Excerpted records:
*** Begin section ***

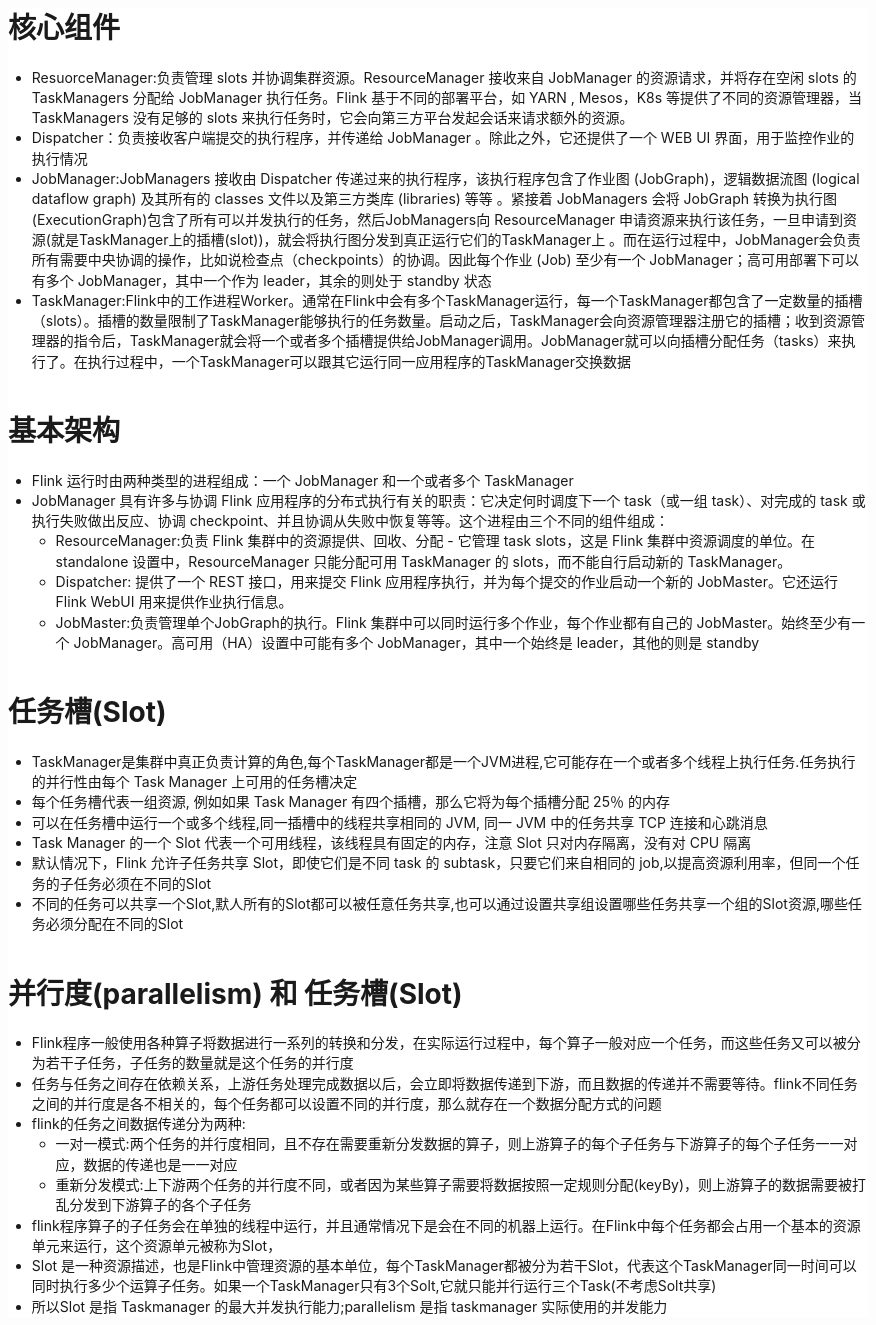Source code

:# 核心组件
+ ResuorceManager:负责管理 slots 并协调集群资源。ResourceManager 接收来自 JobManager 的资源请求，并将存在空闲 slots 的 TaskManagers 分配给 JobManager 执行任务。Flink 基于不同的部署平台，如 YARN , Mesos，K8s 等提供了不同的资源管理器，当 TaskManagers 没有足够的 slots 来执行任务时，它会向第三方平台发起会话来请求额外的资源。
+ Dispatcher：负责接收客户端提交的执行程序，并传递给 JobManager 。除此之外，它还提供了一个 WEB UI 界面，用于监控作业的执行情况
+ JobManager:JobManagers 接收由 Dispatcher 传递过来的执行程序，该执行程序包含了作业图 (JobGraph)，逻辑数据流图 (logical dataflow graph) 及其所有的 classes 文件以及第三方类库 (libraries) 等等 。紧接着 JobManagers 会将 JobGraph 转换为执行图 (ExecutionGraph)包含了所有可以并发执行的任务，然后JobManagers向 ResourceManager 申请资源来执行该任务，一旦申请到资源(就是TaskManager上的插槽(slot))，就会将执行图分发到真正运行它们的TaskManager上 。而在运行过程中，JobManager会负责所有需要中央协调的操作，比如说检查点（checkpoints）的协调。因此每个作业 (Job) 至少有一个 JobManager；高可用部署下可以有多个 JobManager，其中一个作为 leader，其余的则处于 standby 状态
+ TaskManager:Flink中的工作进程Worker。通常在Flink中会有多个TaskManager运行，每一个TaskManager都包含了一定数量的插槽（slots）。插槽的数量限制了TaskManager能够执行的任务数量。启动之后，TaskManager会向资源管理器注册它的插槽；收到资源管理器的指令后，TaskManager就会将一个或者多个插槽提供给JobManager调用。JobManager就可以向插槽分配任务（tasks）来执行了。在执行过程中，一个TaskManager可以跟其它运行同一应用程序的TaskManager交换数据

# 基本架构
+ Flink 运行时由两种类型的进程组成：一个 JobManager 和一个或者多个 TaskManager
+ JobManager 具有许多与协调 Flink 应用程序的分布式执行有关的职责：它决定何时调度下一个 task（或一组 task）、对完成的 task 或执行失败做出反应、协调 checkpoint、并且协调从失败中恢复等等。这个进程由三个不同的组件组成：
    - ResourceManager:负责 Flink 集群中的资源提供、回收、分配 - 它管理 task slots，这是 Flink 集群中资源调度的单位。在 standalone 设置中，ResourceManager 只能分配可用 TaskManager 的 slots，而不能自行启动新的 TaskManager。
    - Dispatcher: 提供了一个 REST 接口，用来提交 Flink 应用程序执行，并为每个提交的作业启动一个新的 JobMaster。它还运行 Flink WebUI 用来提供作业执行信息。
    - JobMaster:负责管理单个JobGraph的执行。Flink 集群中可以同时运行多个作业，每个作业都有自己的 JobMaster。始终至少有一个 JobManager。高可用（HA）设置中可能有多个 JobManager，其中一个始终是 leader，其他的则是 standby

# 任务槽(Slot)
+ TaskManager是集群中真正负责计算的角色,每个TaskManager都是一个JVM进程,它可能存在一个或者多个线程上执行任务.任务执行的并行性由每个 Task Manager 上可用的任务槽决定
+ 每个任务槽代表一组资源, 例如如果 Task Manager 有四个插槽，那么它将为每个插槽分配 25％ 的内存
+ 可以在任务槽中运行一个或多个线程,同一插槽中的线程共享相同的 JVM, 同一 JVM 中的任务共享 TCP 连接和心跳消息
+ Task Manager 的一个 Slot 代表一个可用线程，该线程具有固定的内存，注意 Slot 只对内存隔离，没有对 CPU 隔离
+ 默认情况下，Flink 允许子任务共享 Slot，即使它们是不同 task 的 subtask，只要它们来自相同的 job,以提高资源利用率，但同一个任务的子任务必须在不同的Slot
+ 不同的任务可以共享一个Slot,默人所有的Slot都可以被任意任务共享,也可以通过设置共享组设置哪些任务共享一个组的Slot资源,哪些任务必须分配在不同的Slot


# 并行度(parallelism) 和 任务槽(Slot)
+ Flink程序一般使用各种算子将数据进行一系列的转换和分发，在实际运行过程中，每个算子一般对应一个任务，而这些任务又可以被分为若干子任务，子任务的数量就是这个任务的并行度
+ 任务与任务之间存在依赖关系，上游任务处理完成数据以后，会立即将数据传递到下游，而且数据的传递并不需要等待。flink不同任务之间的并行度是各不相关的，每个任务都可以设置不同的并行度，那么就存在一个数据分配方式的问题
+ flink的任务之间数据传递分为两种:
    - 一对一模式:两个任务的并行度相同，且不存在需要重新分发数据的算子，则上游算子的每个子任务与下游算子的每个子任务一一对应，数据的传递也是一一对应
    - 重新分发模式:上下游两个任务的并行度不同，或者因为某些算子需要将数据按照一定规则分配(keyBy)，则上游算子的数据需要被打乱分发到下游算子的各个子任务
+ flink程序算子的子任务会在单独的线程中运行，并且通常情况下是会在不同的机器上运行。在Flink中每个任务都会占用一个基本的资源单元来运行，这个资源单元被称为Slot，
+ Slot 是一种资源描述，也是Flink中管理资源的基本单位，每个TaskManager都被分为若干Slot，代表这个TaskManager同一时间可以同时执行多少个运算子任务。如果一个TaskManager只有3个Solt,它就只能并行运行三个Task(不考虑Solt共享)
+ 所以Slot 是指 Taskmanager 的最大并发执行能力;parallelism 是指 taskmanager 实际使用的并发能力
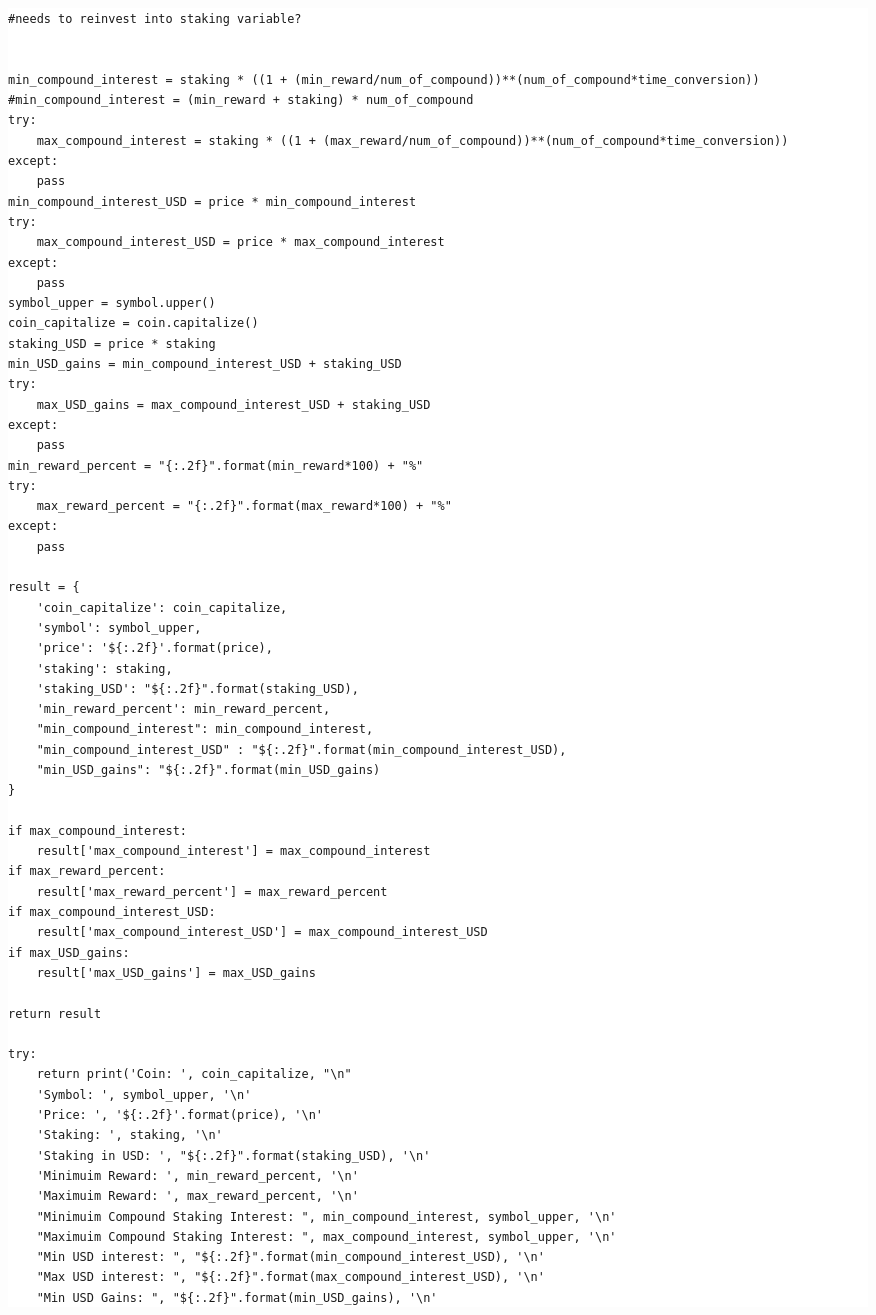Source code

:     #needs to reinvest into staking variable?


    min_compound_interest = staking * ((1 + (min_reward/num_of_compound))**(num_of_compound*time_conversion))
    #min_compound_interest = (min_reward + staking) * num_of_compound
    try:
        max_compound_interest = staking * ((1 + (max_reward/num_of_compound))**(num_of_compound*time_conversion))
    except:
        pass
    min_compound_interest_USD = price * min_compound_interest
    try:
        max_compound_interest_USD = price * max_compound_interest
    except:
        pass
    symbol_upper = symbol.upper()
    coin_capitalize = coin.capitalize()
    staking_USD = price * staking
    min_USD_gains = min_compound_interest_USD + staking_USD
    try:
        max_USD_gains = max_compound_interest_USD + staking_USD
    except:
        pass
    min_reward_percent = "{:.2f}".format(min_reward*100) + "%"
    try:
        max_reward_percent = "{:.2f}".format(max_reward*100) + "%"
    except:
        pass

    result = {
        'coin_capitalize': coin_capitalize,
        'symbol': symbol_upper,
        'price': '${:.2f}'.format(price),
        'staking': staking,
        'staking_USD': "${:.2f}".format(staking_USD),
        'min_reward_percent': min_reward_percent,
        "min_compound_interest": min_compound_interest,
        "min_compound_interest_USD" : "${:.2f}".format(min_compound_interest_USD),
        "min_USD_gains": "${:.2f}".format(min_USD_gains)
    }

    if max_compound_interest:
        result['max_compound_interest'] = max_compound_interest
    if max_reward_percent:
        result['max_reward_percent'] = max_reward_percent
    if max_compound_interest_USD:
        result['max_compound_interest_USD'] = max_compound_interest_USD
    if max_USD_gains:
        result['max_USD_gains'] = max_USD_gains
    
    return result

    try:
        return print('Coin: ', coin_capitalize, "\n"
        'Symbol: ', symbol_upper, '\n'
        'Price: ', '${:.2f}'.format(price), '\n'
        'Staking: ', staking, '\n'
        'Staking in USD: ', "${:.2f}".format(staking_USD), '\n'
        'Minimuim Reward: ', min_reward_percent, '\n'
        'Maximuim Reward: ', max_reward_percent, '\n'
        "Minimuim Compound Staking Interest: ", min_compound_interest, symbol_upper, '\n'
        "Maximuim Compound Staking Interest: ", max_compound_interest, symbol_upper, '\n'
        "Min USD interest: ", "${:.2f}".format(min_compound_interest_USD), '\n'
        "Max USD interest: ", "${:.2f}".format(max_compound_interest_USD), '\n'
        "Min USD Gains: ", "${:.2f}".format(min_USD_gains), '\n' 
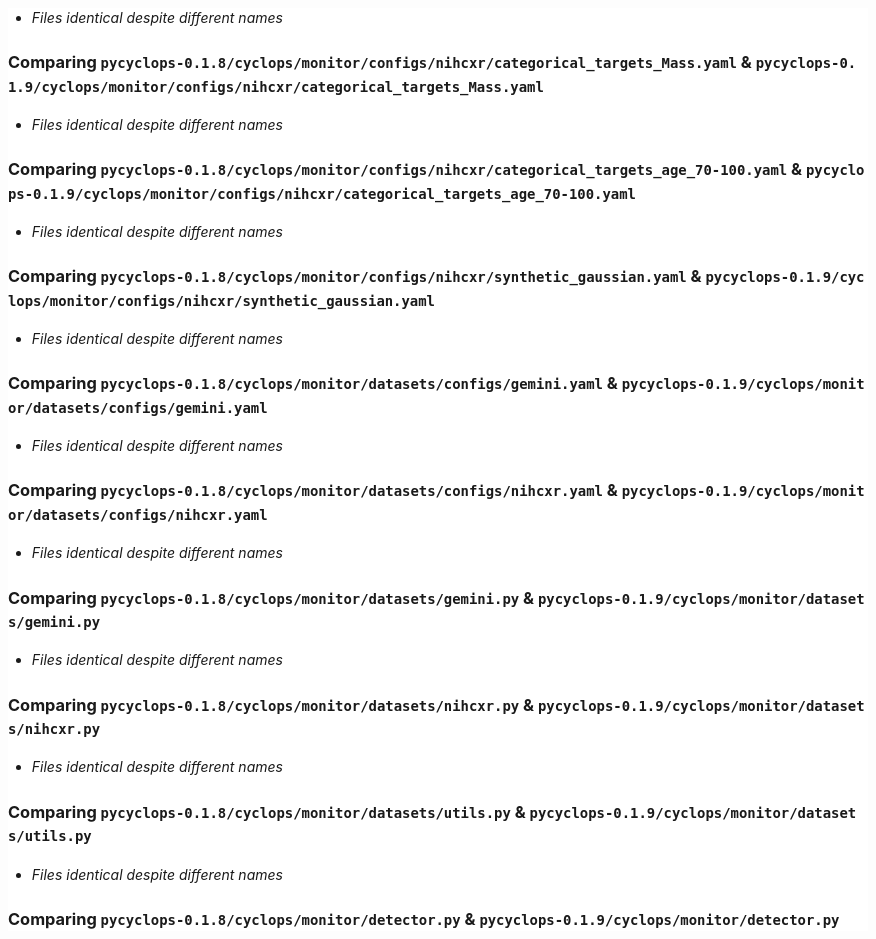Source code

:  * *Files identical despite different names*

### Comparing `pycyclops-0.1.8/cyclops/monitor/configs/nihcxr/categorical_targets_Mass.yaml` & `pycyclops-0.1.9/cyclops/monitor/configs/nihcxr/categorical_targets_Mass.yaml`

 * *Files identical despite different names*

### Comparing `pycyclops-0.1.8/cyclops/monitor/configs/nihcxr/categorical_targets_age_70-100.yaml` & `pycyclops-0.1.9/cyclops/monitor/configs/nihcxr/categorical_targets_age_70-100.yaml`

 * *Files identical despite different names*

### Comparing `pycyclops-0.1.8/cyclops/monitor/configs/nihcxr/synthetic_gaussian.yaml` & `pycyclops-0.1.9/cyclops/monitor/configs/nihcxr/synthetic_gaussian.yaml`

 * *Files identical despite different names*

### Comparing `pycyclops-0.1.8/cyclops/monitor/datasets/configs/gemini.yaml` & `pycyclops-0.1.9/cyclops/monitor/datasets/configs/gemini.yaml`

 * *Files identical despite different names*

### Comparing `pycyclops-0.1.8/cyclops/monitor/datasets/configs/nihcxr.yaml` & `pycyclops-0.1.9/cyclops/monitor/datasets/configs/nihcxr.yaml`

 * *Files identical despite different names*

### Comparing `pycyclops-0.1.8/cyclops/monitor/datasets/gemini.py` & `pycyclops-0.1.9/cyclops/monitor/datasets/gemini.py`

 * *Files identical despite different names*

### Comparing `pycyclops-0.1.8/cyclops/monitor/datasets/nihcxr.py` & `pycyclops-0.1.9/cyclops/monitor/datasets/nihcxr.py`

 * *Files identical despite different names*

### Comparing `pycyclops-0.1.8/cyclops/monitor/datasets/utils.py` & `pycyclops-0.1.9/cyclops/monitor/datasets/utils.py`

 * *Files identical despite different names*

### Comparing `pycyclops-0.1.8/cyclops/monitor/detector.py` & `pycyclops-0.1.9/cyclops/monitor/detector.py`

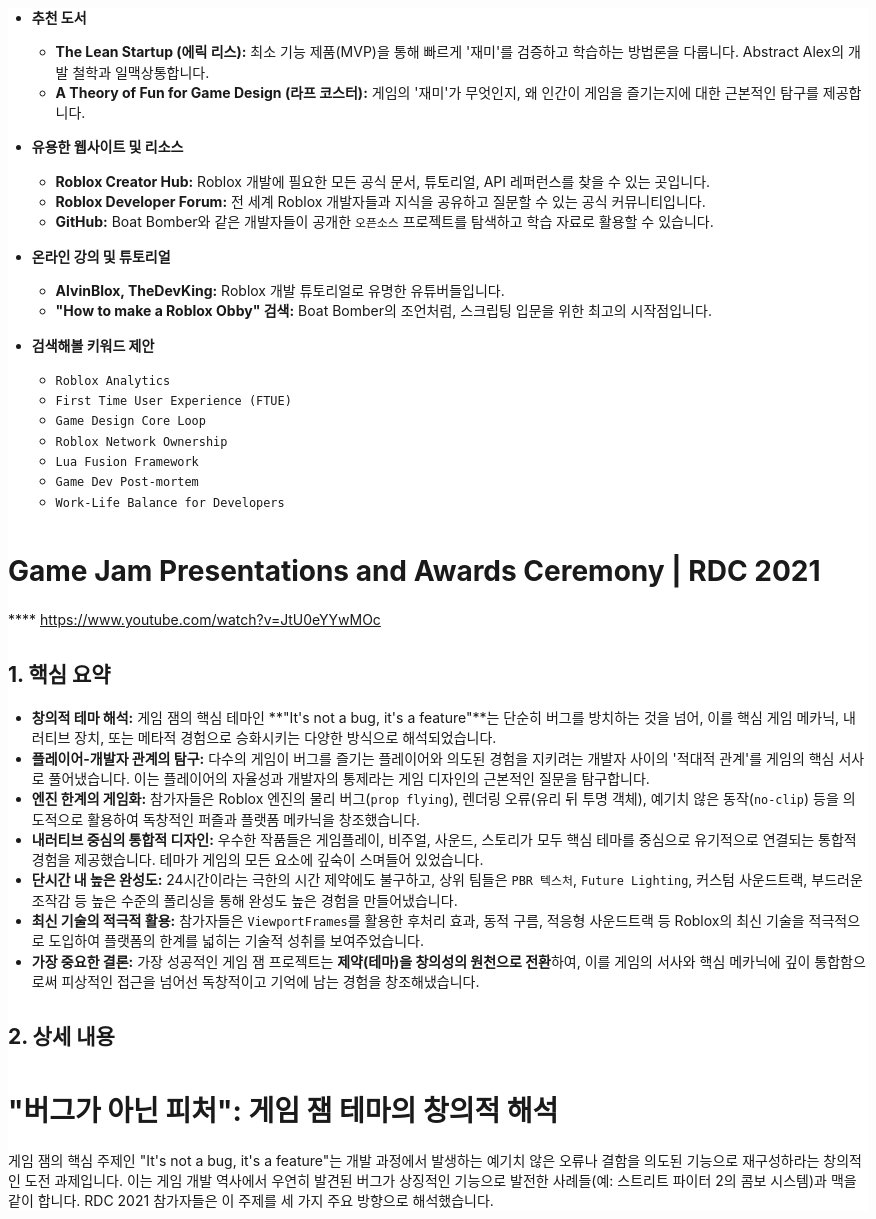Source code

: -   **추천 도서**
    -   **The Lean Startup (에릭 리스):** 최소 기능 제품(MVP)을 통해 빠르게 '재미'를 검증하고 학습하는 방법론을 다룹니다. Abstract Alex의 개발 철학과 일맥상통합니다.
    -   **A Theory of Fun for Game Design (라프 코스터):** 게임의 '재미'가 무엇인지, 왜 인간이 게임을 즐기는지에 대한 근본적인 탐구를 제공합니다.

-   **유용한 웹사이트 및 리소스**
    -   **Roblox Creator Hub:** Roblox 개발에 필요한 모든 공식 문서, 튜토리얼, API 레퍼런스를 찾을 수 있는 곳입니다.
    -   **Roblox Developer Forum:** 전 세계 Roblox 개발자들과 지식을 공유하고 질문할 수 있는 공식 커뮤니티입니다.
    -   **GitHub:** Boat Bomber와 같은 개발자들이 공개한 `오픈소스` 프로젝트를 탐색하고 학습 자료로 활용할 수 있습니다.

-   **온라인 강의 및 튜토리얼**
    -   **AlvinBlox, TheDevKing:** Roblox 개발 튜토리얼로 유명한 유튜버들입니다.
    -   **"How to make a Roblox Obby" 검색:** Boat Bomber의 조언처럼, 스크립팅 입문을 위한 최고의 시작점입니다.

-   **검색해볼 키워드 제안**
    -   `Roblox Analytics`
    -   `First Time User Experience (FTUE)`
    -   `Game Design Core Loop`
    -   `Roblox Network Ownership`
    -   `Lua Fusion Framework`
    -   `Game Dev Post-mortem`
    -   `Work-Life Balance for Developers`

# Game Jam Presentations and Awards Ceremony | RDC 2021

**** https://www.youtube.com/watch?v=JtU0eYYwMOc

## 1. 핵심 요약

- **창의적 테마 해석:** 게임 잼의 핵심 테마인 **"It's not a bug, it's a feature"**는 단순히 버그를 방치하는 것을 넘어, 이를 핵심 게임 메카닉, 내러티브 장치, 또는 메타적 경험으로 승화시키는 다양한 방식으로 해석되었습니다.
- **플레이어-개발자 관계의 탐구:** 다수의 게임이 버그를 즐기는 플레이어와 의도된 경험을 지키려는 개발자 사이의 '적대적 관계'를 게임의 핵심 서사로 풀어냈습니다. 이는 플레이어의 자율성과 개발자의 통제라는 게임 디자인의 근본적인 질문을 탐구합니다.
- **엔진 한계의 게임화:** 참가자들은 Roblox 엔진의 물리 버그(`prop flying`), 렌더링 오류(유리 뒤 투명 객체), 예기치 않은 동작(`no-clip`) 등을 의도적으로 활용하여 독창적인 퍼즐과 플랫폼 메카닉을 창조했습니다.
- **내러티브 중심의 통합적 디자인:** 우수한 작품들은 게임플레이, 비주얼, 사운드, 스토리가 모두 핵심 테마를 중심으로 유기적으로 연결되는 통합적 경험을 제공했습니다. 테마가 게임의 모든 요소에 깊숙이 스며들어 있었습니다.
- **단시간 내 높은 완성도:** 24시간이라는 극한의 시간 제약에도 불구하고, 상위 팀들은 `PBR 텍스처`, `Future Lighting`, 커스텀 사운드트랙, 부드러운 조작감 등 높은 수준의 폴리싱을 통해 완성도 높은 경험을 만들어냈습니다.
- **최신 기술의 적극적 활용:** 참가자들은 `ViewportFrames`를 활용한 후처리 효과, 동적 구름, 적응형 사운드트랙 등 Roblox의 최신 기술을 적극적으로 도입하여 플랫폼의 한계를 넓히는 기술적 성취를 보여주었습니다.
- **가장 중요한 결론:** 가장 성공적인 게임 잼 프로젝트는 **제약(테마)을 창의성의 원천으로 전환**하여, 이를 게임의 서사와 핵심 메카닉에 깊이 통합함으로써 피상적인 접근을 넘어선 독창적이고 기억에 남는 경험을 창조해냈습니다.

## 2. 상세 내용

# "버그가 아닌 피처": 게임 잼 테마의 창의적 해석

게임 잼의 핵심 주제인 "It's not a bug, it's a feature"는 개발 과정에서 발생하는 예기치 않은 오류나 결함을 의도된 기능으로 재구성하라는 창의적인 도전 과제입니다. 이는 게임 개발 역사에서 우연히 발견된 버그가 상징적인 기능으로 발전한 사례들(예: 스트리트 파이터 2의 콤보 시스템)과 맥을 같이 합니다. RDC 2021 참가자들은 이 주제를 세 가지 주요 방향으로 해석했습니다.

*** End section ***

What the exercise asks:
Pull out each line of the items above that contains the word "feature", and copy it in full.

Finished task:
- **창의적 테마 해석:** 게임 잼의 핵심 테마인 **"It's not a bug, it's a feature"**는 단순히 버그를 방치하는 것을 넘어, 이를 핵심 게임 메카닉, 내러티브 장치, 또는 메타적 경험으로 승화시키는 다양한 방식으로 해석되었습니다.
게임 잼의 핵심 주제인 "It's not a bug, it's a feature"는 개발 과정에서 발생하는 예기치 않은 오류나 결함을 의도된 기능으로 재구성하라는 창의적인 도전 과제입니다. 이는 게임 개발 역사에서 우연히 발견된 버그가 상징적인 기능으로 발전한 사례들(예: 스트리트 파이터 2의 콤보 시스템)과 맥을 같이 합니다. RDC 2021 참가자들은 이 주제를 세 가지 주요 방향으로 해석했습니다.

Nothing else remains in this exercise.